With the Tour de France done, a chance to look at the team rankings. The situation’s urgent for the women with relegation and promotion at stake at the end of the season, less so for the men but equally important as a slow start in the first year can see a team struggle.
It’s also 1 August which in cycling means the two things for the transfer market, teams can officially sign riders for next year and announce this, it’s also the day the the transfer window opens and riders can move teams so watch for any moves here too.
UAE and Jumbo-Visma are well clear of the rest when it comes to scoring UCI points, with Soudal-Quickstep and Bora-hansgrohe arguably the relative underperformers. Lotto-Dstny and Israel-PremierTech got relegated but are riding high, they and other second-tier ProTeams are depicted in red above. Both teams have a star rider consuming a lot of budget who they want to move on if they can’t get results from, we saw separation talk go public during the Tour de France (here and here) albeit with different styles but both cases are priority issues for team management and owners to attend to. But away from this the rest of the squad is managing quite well, outwardly both teams look set to return the World Tour but perhaps via different routes, Lotto-Dstny have a pipeline of young riders from the development squad, Israel-PremierTech are more in the market for big names, they’re trying to see if they can unload Chris Froome to make room for Remco Evenepoel although the chances of this seem low and more concretely they’re supposed to sign Pascal Ackermann who will be by far their best sprinter… unless they sign a bigger name still.
For the men’s teams there’s a three year cycle and we’re only just past halfway through the first year so this shouldn’t mean alarm bells are ringing for teams below 18th place. Form comes and goes, injuries and illness can impact results but it’s not so much ephemeral elements and more structural problems with Astana and Arkéa-Samsic well behind already. Astana kept the World Tour licence despite a dire 2022 season, the team’s problem is they’ve continued without results and while Mark Cavendish gives them a nice story, and some ranking points as their top scorer, it’s not enough to stay in the World Tour at this rate, something else has to change. Arkéa-Samsic got over the qualification line to get into the World Tour but that felt like the end rather than a means to something more, they’ve not built up much. A rider like Kévin Vauquelin is promising as he can score on multiple fronts and he’s been injured this summer but wasn’t going to do the Tour anyway – and signing Arnaud Démare mid-season might help but he won’t have the same train nor performance support he’s enjoyed so far. All of this is a dynamic situation and Uno-X are closing in on these relegation candidates and they’re only going to get stronger. Signing riders like Andreas Leknessund and Magnus Cort gives them the opportunity to get results and points to match and climb into the World Tour for 2026 but with this comes more expectation, they enjoyed July as creditable invitees, soon a stage win will be the minimum.

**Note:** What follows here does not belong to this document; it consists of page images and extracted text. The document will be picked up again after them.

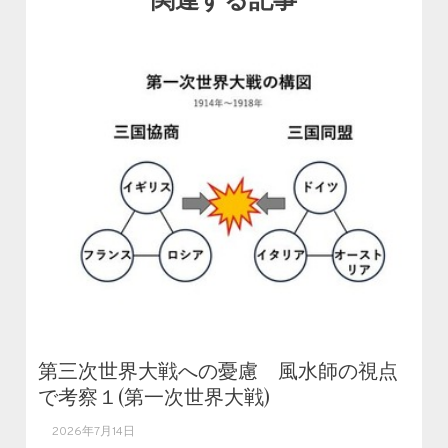
第三次世界大戦への憂慮 風水師の視点
で考察１(第一次世界大戦)
2026年7月14日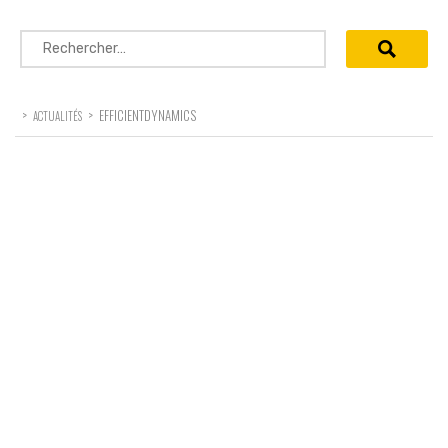
Rechercher :
>
>
EFFICIENTDYNAMICS
ACTUALITÉS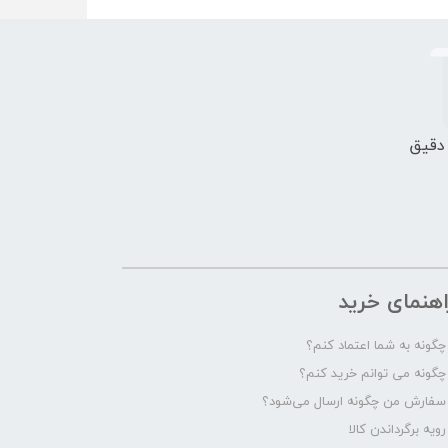
 دقیق
اهنمای خرید
چگونه به شما اعتماد کنم؟
چگونه می توانم خرید کنم؟
سفارش من چگونه ارسال می‌شود؟
رویه برگرداندن کالا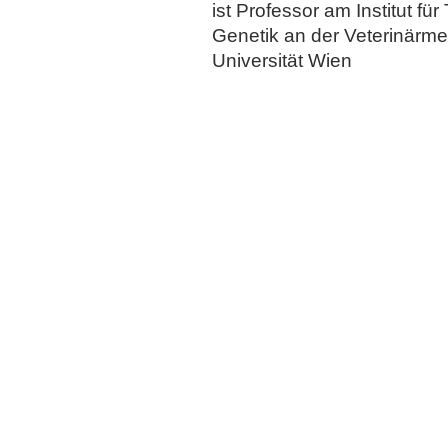
ist Professor am Institut für
Genetik an der Veterinär­m
Universität Wien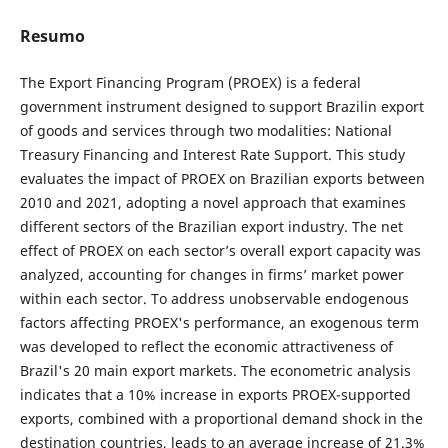
Resumo
The Export Financing Program (PROEX) is a federal
government instrument designed to support Brazilin export
of goods and services through two modalities: National
Treasury Financing and Interest Rate Support. This study
evaluates the impact of PROEX on Brazilian exports between
2010 and 2021, adopting a novel approach that examines
different sectors of the Brazilian export industry. The net
effect of PROEX on each sector’s overall export capacity was
analyzed, accounting for changes in firms’ market power
within each sector. To address unobservable endogenous
factors affecting PROEX's performance, an exogenous term
was developed to reflect the economic attractiveness of
Brazil's 20 main export markets. The econometric analysis
indicates that a 10% increase in exports PROEX-supported
exports, combined with a proportional demand shock in the
destination countries, leads to an average increase of 21.3%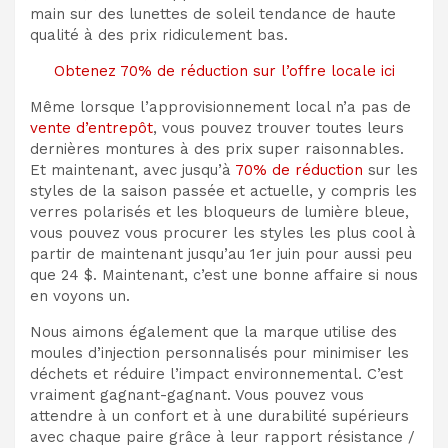
main sur des lunettes de soleil tendance de haute
qualité à des prix ridiculement bas.
Obtenez 70% de réduction sur l’offre locale ici
Même lorsque l’approvisionnement local n’a pas de
vente d’entrepôt
, vous pouvez trouver toutes leurs
dernières montures à des prix super raisonnables.
Et maintenant, avec jusqu’à
70% de réduction
sur les
styles de la saison passée et actuelle, y compris les
verres polarisés et les bloqueurs de lumière bleue,
vous pouvez vous procurer les styles les plus cool à
partir de maintenant jusqu’au 1er juin pour aussi peu
que 24 $. Maintenant, c’est une bonne affaire si nous
en voyons un.
Nous aimons également que la marque utilise des
moules d’injection personnalisés pour minimiser les
déchets et réduire l’impact environnemental. C’est
vraiment gagnant-gagnant. Vous pouvez vous
attendre à un confort et à une durabilité supérieurs
avec chaque paire grâce à leur rapport résistance /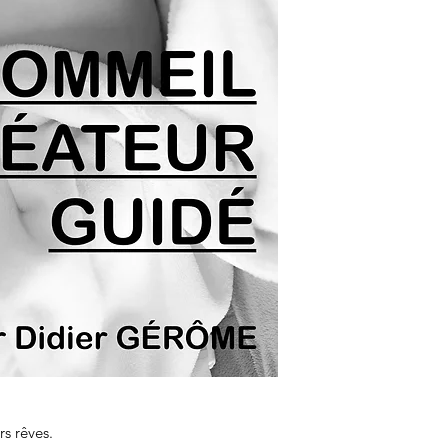
qui n'ont pas beauc
voudront l'écouter 
ATTENTION JE PA
DU PROGRAMME AUD
doit UNIQUEMENT êt
3) Le programme au
que vous écouterez e
Normalement tous le
programme qui déco
aurez téléchargé san
anciens systèmes d'e
tablettes ne pourro
cas, envoyez moi un 
enverrai les fichier
généralement très vi
rs rêves.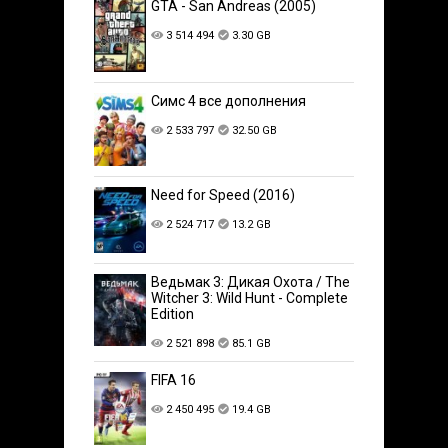
GTA - San Andreas (2005)
3 514 494
3.30 GB
Симс 4 все дополнения
2 533 797
32.50 GB
Need for Speed (2016)
2 524 717
13.2 GB
Ведьмак 3: Дикая Охота / The
Witcher 3: Wild Hunt - Complete
Edition
2 521 898
85.1 GB
FIFA 16
2 450 495
19.4 GB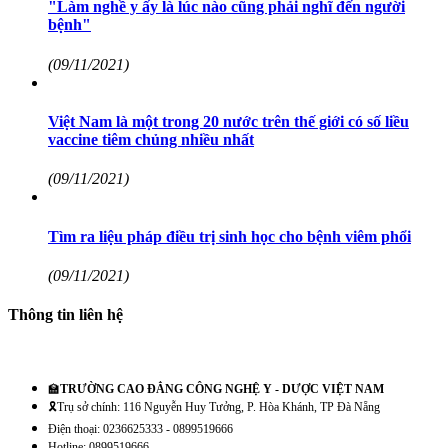
"Làm nghề y ấy là lúc nào cũng phải nghĩ đến người
bệnh"
(09/11/2021)
Việt Nam là một trong 20 nước trên thế giới có số liều
vaccine tiêm chủng nhiều nhất
(09/11/2021)
Tìm ra liệu pháp điều trị sinh học cho bệnh viêm phổi
(09/11/2021)
Thông tin liên hệ
🏫
TRƯỜNG CAO ĐẲNG CÔNG NGHỆ Y - DƯỢC VIỆT NAM
🎗️Trụ sở chính: 116 Nguyễn Huy Tưởng, P. Hòa Khánh, TP Đà Nẵng
Điện thoại: 0236625333 - 0899519666
Hotline: 0899519666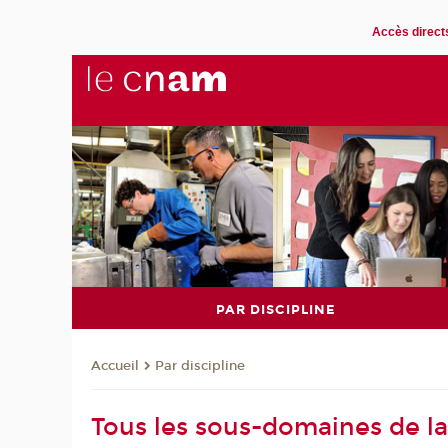
Accès direct
PAR DISCIPLINE
Par discipline
Accueil
Tous les sous-domaines de la 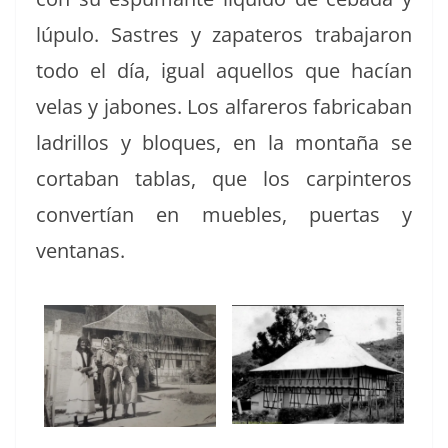
lúpu­lo. Sas­tres y zap­a­teros tra­ba­jaron
todo el día, igual aque­l­los que hacían
velas y jabones. Los alfareros fab­ri­ca­ban
ladril­los y blo­ques, en la mon­taña se
corta­ban tablas, que los carpin­teros
con­vertían en mue­bles, puer­tas y
ventanas.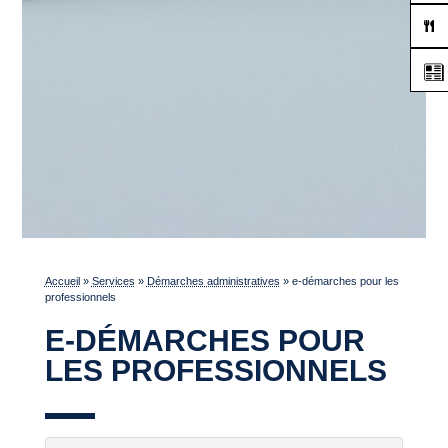
Accueil
»
Services
»
Démarches administratives
»
e-démarches pour les
professionnels
E-DÉMARCHES POUR
LES PROFESSIONNELS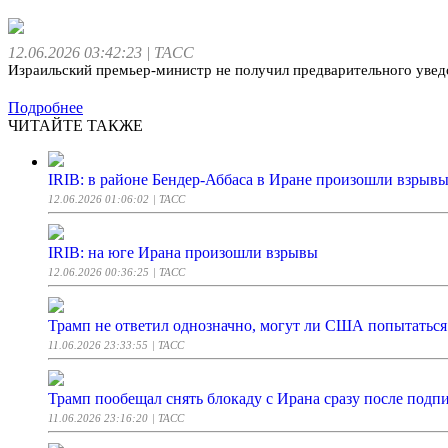
12.06.2026 03:42:23
| ТАСС
Израильский премьер-министр не получил предварительного увед
Подробнее
ЧИТАЙТЕ ТАКЖЕ
IRIB: в районе Бендер-Аббаса в Иране произошли взрыв
12.06.2026 01:06:02
| ТАСС
IRIB: на юге Ирана произошли взрывы
12.06.2026 00:36:25
| ТАСС
Трамп не ответил однозначно, могут ли США попытаться 
11.06.2026 23:33:55
| ТАСС
Трамп пообещал снять блокаду с Ирана сразу после подп
11.06.2026 23:16:20
| ТАСС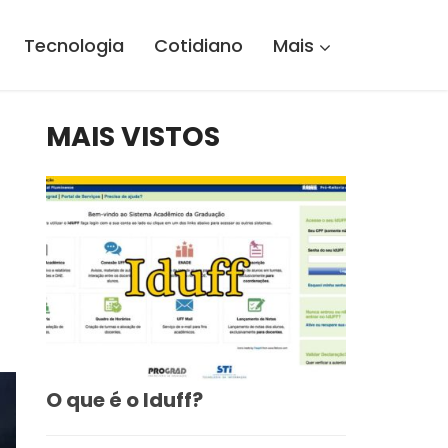
Tecnologia
Cotidiano
Mais
MAIS VISTOS
O que é o Iduff?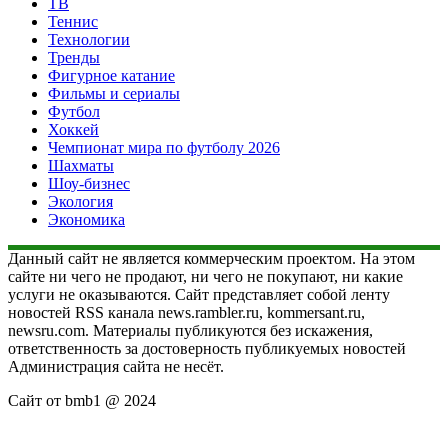
ТВ
Теннис
Технологии
Тренды
Фигурное катание
Фильмы и сериалы
Футбол
Хоккей
Чемпионат мира по футболу 2026
Шахматы
Шоу-бизнес
Экология
Экономика
Данный сайт не является коммерческим проектом. На этом
сайте ни чего не продают, ни чего не покупают, ни какие
услуги не оказываются. Сайт представляет собой ленту
новостей RSS канала news.rambler.ru, kommersant.ru,
newsru.com. Материалы публикуются без искажения,
ответственность за достоверность публикуемых новостей
Администрация сайта не несёт.
Сайт от bmb1 @ 2024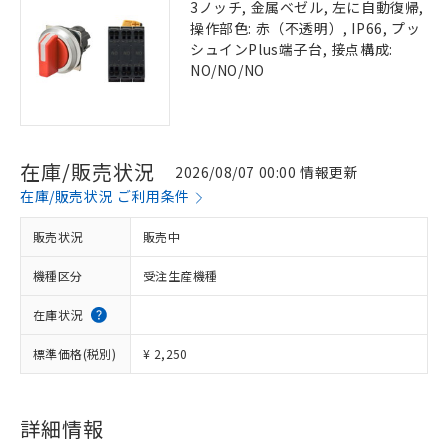
3ノッチ, 金属ベゼル, 左に自動復帰,
操作部色: 赤（不透明）, IP66, プッ
シュインPlus端子台, 接点構成:
NO/NO/NO
在庫/販売状況
2026/08/07 00:00 情報更新
在庫/販売状況 ご利用条件
販売状況
販売中
機種区分
受注生産機種
在庫状況
標準価格(税別)
¥ 2,250
詳細情報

For the women’s teams, SD Worx’s dominance is clear to see. They’ve scored more this season than Canyon-Sram have got last year and this season combined. For 2024 the best 15 teams make the cut for the World Tour so everything else being equal this means as things stand Israel-PremierTech-Roland and Human Powered Health go down, and up come Ceratizit-WNT and AG-Soudal-Quickstep as Conti teams depicted by the asterisks above. But it’s close with little more than 100 points between Uno-X above the line and Israel below it, but the Scandinavian team is scoring much more this season which suggests momentum is with them. However one wildcard angle is the future of the EF-SVB-Tibco team given Silicon Valley Bank’s gone bust. The men’s and women’s EF teams are not the same and it remains to be seen if EF as sponsor and owner of the men’s team takes over the women’s team, or if EF pulls sponsorship of Tibco to launch its own team which could leave the old EF team adrift.
Midsummer moves
Rider recruitment is obviously a big way to get points but teams can’t buy in points, they can only sign a rider with the hope they’ll score. Take Arnaud Démare, his points earned this season stay with Groupama-FDJ. Once he scores points in an Arkéa-Samsic jersey then these will go to his new team. At least one report late last year said Démare wanted out of his contract after being told if he went to the Tour de France it’d be with a reduced train and his non-selection for the Tour was the final straw. A mid-season move like this suits all parties, a rider who was going to leave at the end of the season can move today, their old team doesn’t have a demotivated rider on their books. The surprising thing is this doesn’t happen more often these days. However it’s not so simple as all three sides have to agree terms – new team, old team, and rider, plus the UCI has to approve the mid-season move too and this can put a brake on things.